People may have died while on secret waiting lists for care at VA hospitals, which is why President Barack Obama was forced to address the allegations Wednesday — and why they may yet claim the job of Eric Shinseki, secretary of Veterans Affairs. Shinseki is an honorable public servant, and calls for his resignation are premature. It's the VA's data that can no longer be trusted.

Much of the VA's reputation as the nation's best health-care system depends on that data, which is voluminous and on the whole favorable. According to the VA's most recent performance report, 93 percent of existing patients got primary care or specialty appointments within 14 days in 2013, along with 95 percent of existing mental-health patients. Ninety-three percent of veterans got appropriate preventive care. Four-fifths of veterans discharged from a mental-health unit got follow-up care within seven days.
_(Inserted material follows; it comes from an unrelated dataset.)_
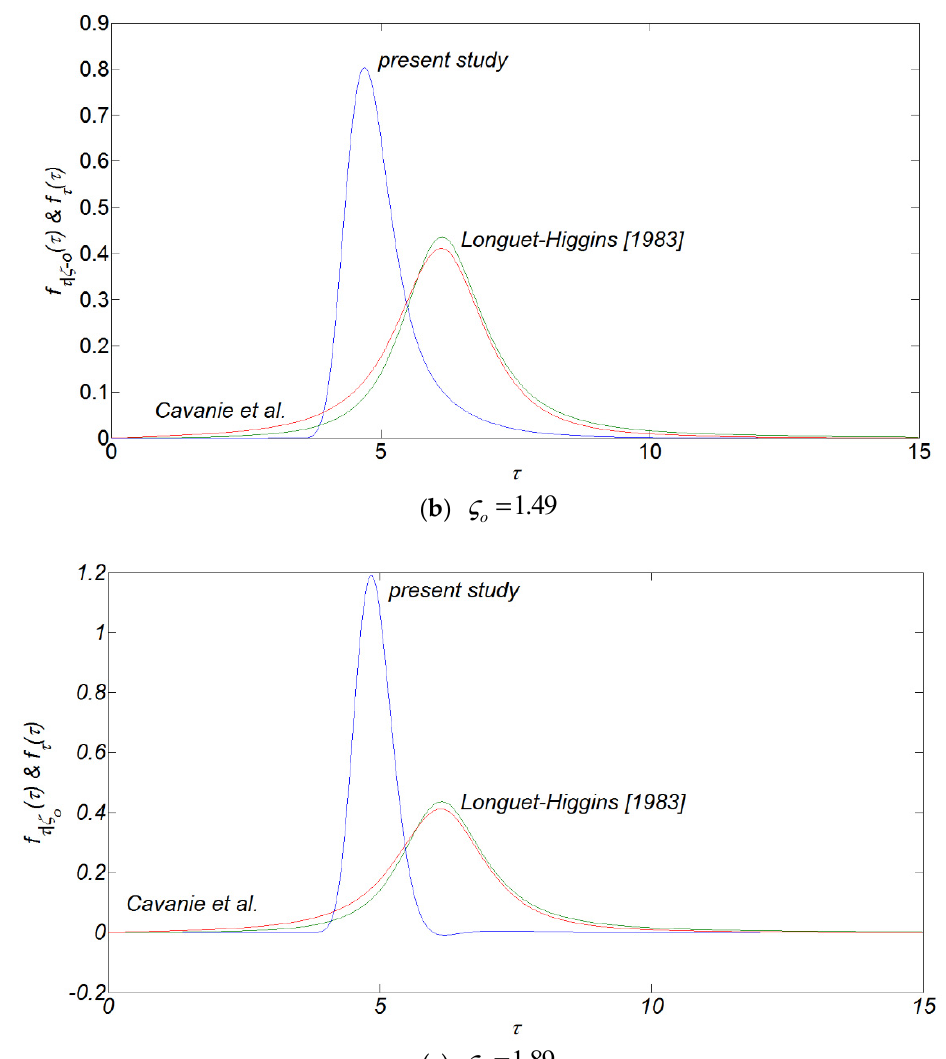
( ) τ ( τ ) in Equation (80) with Longuet-Higgins [3] and Cavanie et al. f in Equation (80) with Longuet-Higgins [3] and Cavanie et al. [25]. o ςτ | o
Pretty good numbers — if true. Are they still reliable? What about the VA's data on patient satisfaction, such as the finding that 87 percent of patients score it 8 or higher on a scale of 1 to 10 for quality of care? Or that 91 percent say they were treated with "respect and dignity"? A thorough and wide-ranging audit may now be necessary to restore public confidence in this kind of data.

Here's more data: The agency's funding increased from $59 billion in 2003 to $136 billion last year, but the demands on it have also grown. The VA treated 5.6 million veterans in 2012, up from 4.4 million in 2003. And the number of so-called Priority 1 veterans — those with the greatest level of disability — was 1.3 million in 2012, more than double that of a decade earlier.
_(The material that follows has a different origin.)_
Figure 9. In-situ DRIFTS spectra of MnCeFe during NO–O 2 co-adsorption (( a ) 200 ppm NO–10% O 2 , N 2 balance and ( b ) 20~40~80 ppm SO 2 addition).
There can be little doubt that the VA needs more resources. That increase in patients has outstripped the increase in money. In fact, spending per Priority 1 veteran fell 8 percent from the time Obama took office to 2012. Compare that with the private health-care market, where the cost of employer-sponsored insurance increased 18 percent over the same period.

The president said Wednesday that the VA's misconduct, if proved, "will be punished." As it should be. But repairing the VA's reputation, and giving it the resources it needs to work well, will require more than that. The VA also needs to restore public faith in its numbers.